Perhaps,  you will experience this theme when you read my stories that combine  vibrant spirituality with vivid sexuality.  Perhaps, you will be able to  sense the separation between your sexuality and your spirituality when  you hear my characters actually pray to God while they are fucking. 

Perhaps . . .

Things  have changed for LGBTQ youth growing up in 2025.  They know Ellen  Degeneres, Will and Grace, and George Michael.  In the 1960s, the best  we had was Liberace, a drag queen that no one thought was gay.  If they  had, he would never have succeeded.  

Yes,  things have changed, but have we?  LGBTQ folk still face the same  problems internally as we did in the 1960s.  One of my books is called, Mom, You Know?   In it, I take a gay dude who would be typical in 2025 and place him in  the 1960s.  And yes, the best part about writing fiction is that I can  actually do that.

Another one of my books is House Divided,  predicated on the idea that a person who is divided internally cannot  thrive. I lived in two worlds growing up.  There was my Mom’s crazy  work-oriented world that was pretty much poor.  But, there was my Dad,  who lived with his wife in a middle-class home.  My Dad loved to have  fun.  Sometimes, he’d pick me and my brother up on a weekend and take us  to dinner at a place like the Moulin Rouge - dinner, dancing, and a  show. 
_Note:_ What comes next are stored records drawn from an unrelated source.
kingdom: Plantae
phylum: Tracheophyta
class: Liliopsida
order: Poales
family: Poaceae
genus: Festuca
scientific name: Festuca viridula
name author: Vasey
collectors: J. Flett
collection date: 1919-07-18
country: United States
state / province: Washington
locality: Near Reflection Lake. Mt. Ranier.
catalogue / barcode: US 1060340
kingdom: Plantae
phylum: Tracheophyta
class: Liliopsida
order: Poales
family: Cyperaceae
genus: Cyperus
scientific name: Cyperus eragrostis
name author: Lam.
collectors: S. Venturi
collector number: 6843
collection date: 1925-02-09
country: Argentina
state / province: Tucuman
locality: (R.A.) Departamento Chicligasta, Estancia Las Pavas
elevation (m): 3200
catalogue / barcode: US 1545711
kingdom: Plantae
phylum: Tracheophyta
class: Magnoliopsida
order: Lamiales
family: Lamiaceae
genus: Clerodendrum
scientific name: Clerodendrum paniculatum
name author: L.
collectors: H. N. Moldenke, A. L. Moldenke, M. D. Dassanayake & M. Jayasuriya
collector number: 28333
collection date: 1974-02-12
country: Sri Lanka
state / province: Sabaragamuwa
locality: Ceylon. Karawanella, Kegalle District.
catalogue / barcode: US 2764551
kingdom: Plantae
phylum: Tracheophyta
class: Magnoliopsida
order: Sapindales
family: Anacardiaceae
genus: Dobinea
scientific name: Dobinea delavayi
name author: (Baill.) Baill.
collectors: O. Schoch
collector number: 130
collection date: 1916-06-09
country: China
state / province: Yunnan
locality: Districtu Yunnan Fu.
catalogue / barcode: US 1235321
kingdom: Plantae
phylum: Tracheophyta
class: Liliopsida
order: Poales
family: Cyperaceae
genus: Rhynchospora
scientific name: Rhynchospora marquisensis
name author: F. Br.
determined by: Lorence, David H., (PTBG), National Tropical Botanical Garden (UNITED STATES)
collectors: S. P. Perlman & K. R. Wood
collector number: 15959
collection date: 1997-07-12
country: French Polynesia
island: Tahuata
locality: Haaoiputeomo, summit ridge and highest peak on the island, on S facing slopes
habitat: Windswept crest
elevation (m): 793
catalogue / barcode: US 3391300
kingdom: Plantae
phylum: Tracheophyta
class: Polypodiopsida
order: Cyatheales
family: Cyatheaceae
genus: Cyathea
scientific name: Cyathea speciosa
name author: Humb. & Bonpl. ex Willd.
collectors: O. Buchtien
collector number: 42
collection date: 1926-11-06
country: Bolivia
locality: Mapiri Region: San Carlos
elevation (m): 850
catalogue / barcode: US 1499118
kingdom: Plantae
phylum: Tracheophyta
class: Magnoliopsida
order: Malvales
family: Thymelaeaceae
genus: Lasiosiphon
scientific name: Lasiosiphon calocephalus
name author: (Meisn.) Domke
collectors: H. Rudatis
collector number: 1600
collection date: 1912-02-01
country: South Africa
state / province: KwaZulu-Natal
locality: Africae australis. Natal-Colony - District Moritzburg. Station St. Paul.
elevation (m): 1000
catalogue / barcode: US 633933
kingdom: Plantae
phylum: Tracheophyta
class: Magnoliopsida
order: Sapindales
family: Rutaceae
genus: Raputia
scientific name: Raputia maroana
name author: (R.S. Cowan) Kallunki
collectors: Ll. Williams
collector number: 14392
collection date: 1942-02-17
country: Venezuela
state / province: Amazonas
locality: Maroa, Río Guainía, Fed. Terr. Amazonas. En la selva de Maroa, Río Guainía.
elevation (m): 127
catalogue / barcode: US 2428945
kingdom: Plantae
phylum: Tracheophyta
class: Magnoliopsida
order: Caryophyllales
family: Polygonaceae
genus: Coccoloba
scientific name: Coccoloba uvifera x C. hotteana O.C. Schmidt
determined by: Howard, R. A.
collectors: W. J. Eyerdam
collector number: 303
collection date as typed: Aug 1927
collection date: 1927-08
My  Mom was working so hard that she hardly noticed me and expected me to  succeed in life on my own.  She taught me how to do that by her  example.  She never really understood what I was studying at Loyola High  and later at Loyola University.  She didn’t really understand what my  profession in clinical psychology was.  My Dad, on the other hand,  always supported and encouraged me - always inquired about my schooling  and my life - but I saw him so rarely.   


And so you see, my life was a House Divided.


One  thing you can’t hide is when you’re divided inside.  And many LGBTQ  folk are divided inside between their true LGBTQ self and their  Straight/passing self that is codependent with straight society.  They  dissemble, pretending to be straight so that they can fit into and be  accepted by straight society.


I became a psychologist to help others mend the divisions inside of  themselves. As they’d mend and unify themselves inside, they’d become a  better version of themselves. Perhaps my writing can help you unify yourself, too.